Journaling and simple mood enhancements, such as thinking about five best of the day happenings just before bedtime, does make one feel overall better.
Making positive attempts to understand daytime sadness due to poor sleep is not really about sadness. Exercise and fresh air can do wonders with immediate impact if you understand why, you are feeling sad in an otherwise great or supportive environment.
My current direction with hope for solutions is directed at understanding abnormal cortisone levels because of anxiety. For me it would help if I knew that it really was cortisol levels that was high at sleep time but our current medical plans in Canada do not pay for cortisone testing. My physician tells me any test only spots tests and you body levels cycle to the point where results would be ineffective, and the tests are expensive. My pharmacist was unsure what I meant by cortisol let alone find me a private test. The internet has some tests available. Typically, you send in various samples taken at allocated times in the day and you can average out the results, but these are quite expensive. I must think about whether they are worthwhile. I found an article that told of new testing methods discovered that can determine cortisol levels over time by testing hair samples. I look forward to finding us more about this process as it become more readily available. In the interim I can just assume my levels are high and it might be the problem and I can work at ways to improve and slow down my amygdala production. I am hopeful there.

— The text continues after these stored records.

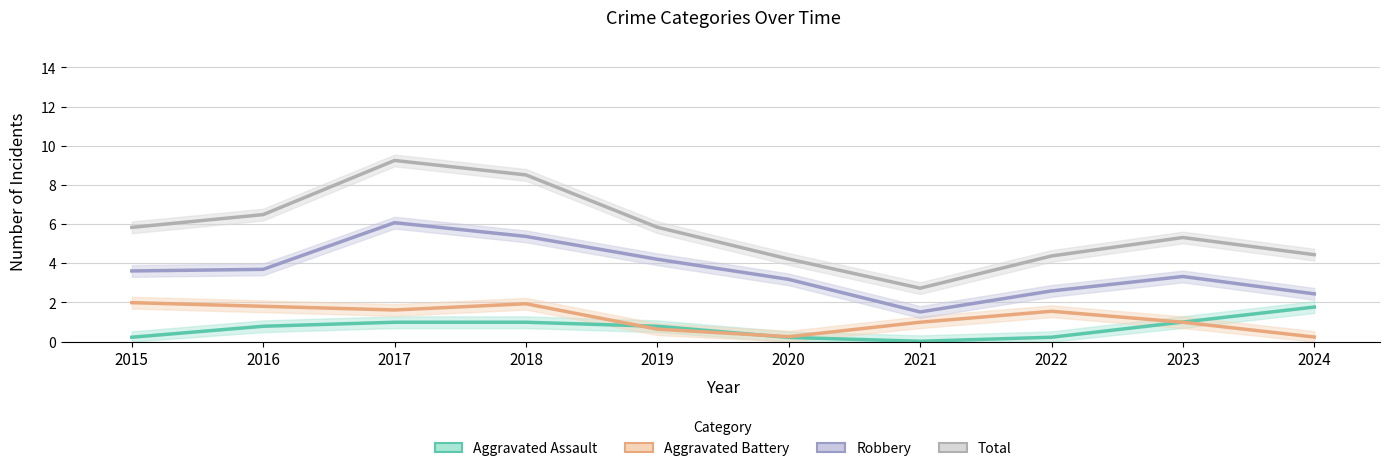

What is the difference between the maximum and second lowest values in the Aggravated Assault series?

1.6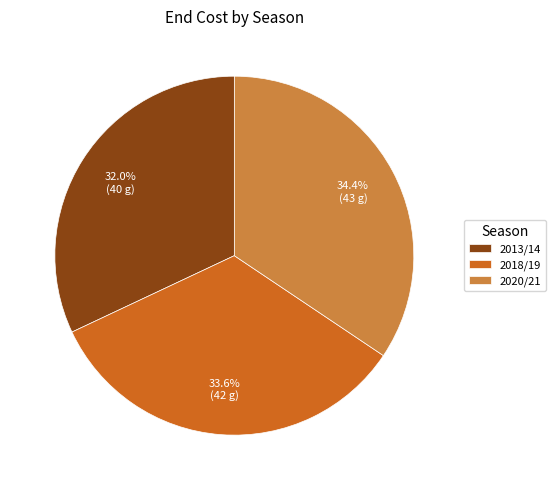

How many segments does this pie chart have?

3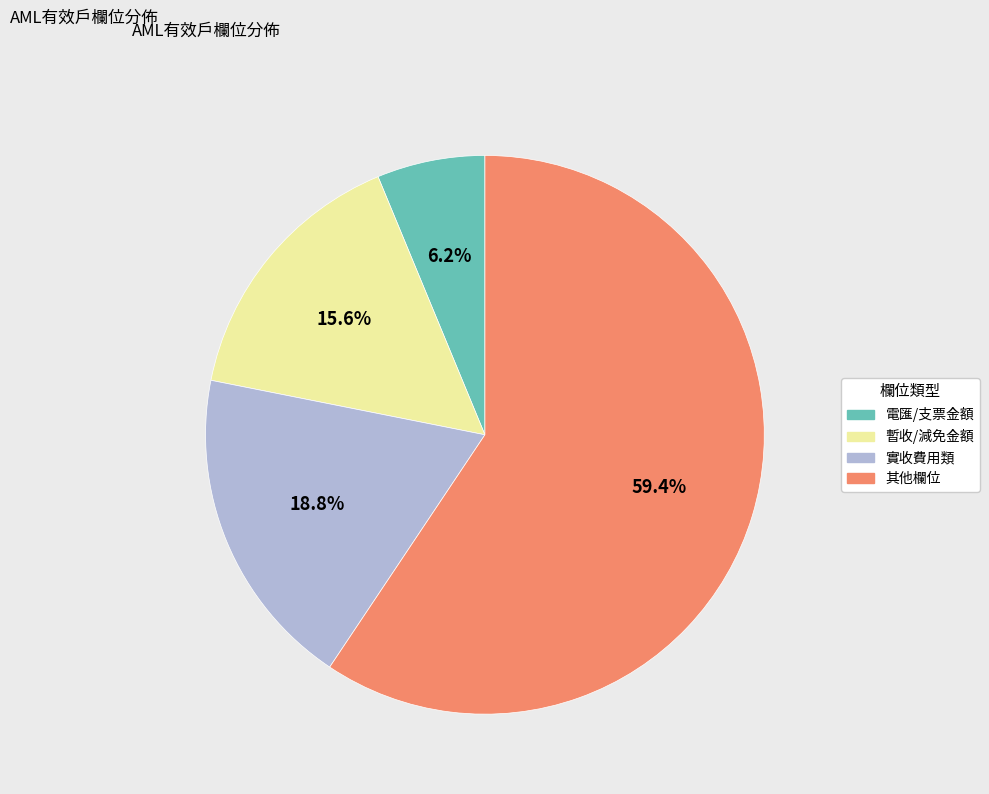

What portion of the pie excludes 暫收/減免金額?

84.4%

I read somewhere from what I considered a respected source at the time, that all the solutions like mindfulness and imagery and relaxation take months of practice and routine to make any worthwhile impact. I believe that but my ADHD brain type finds it extremely difficult to keep up the practice long enough to provide beneficial results. With everything I have read and from many respected sources I believe that all the mind-based techniques are the way to go including settling down a distracted brain. I have hope for the future and pleased in the interim I have found ways to minimize the negative impact of poor sleep.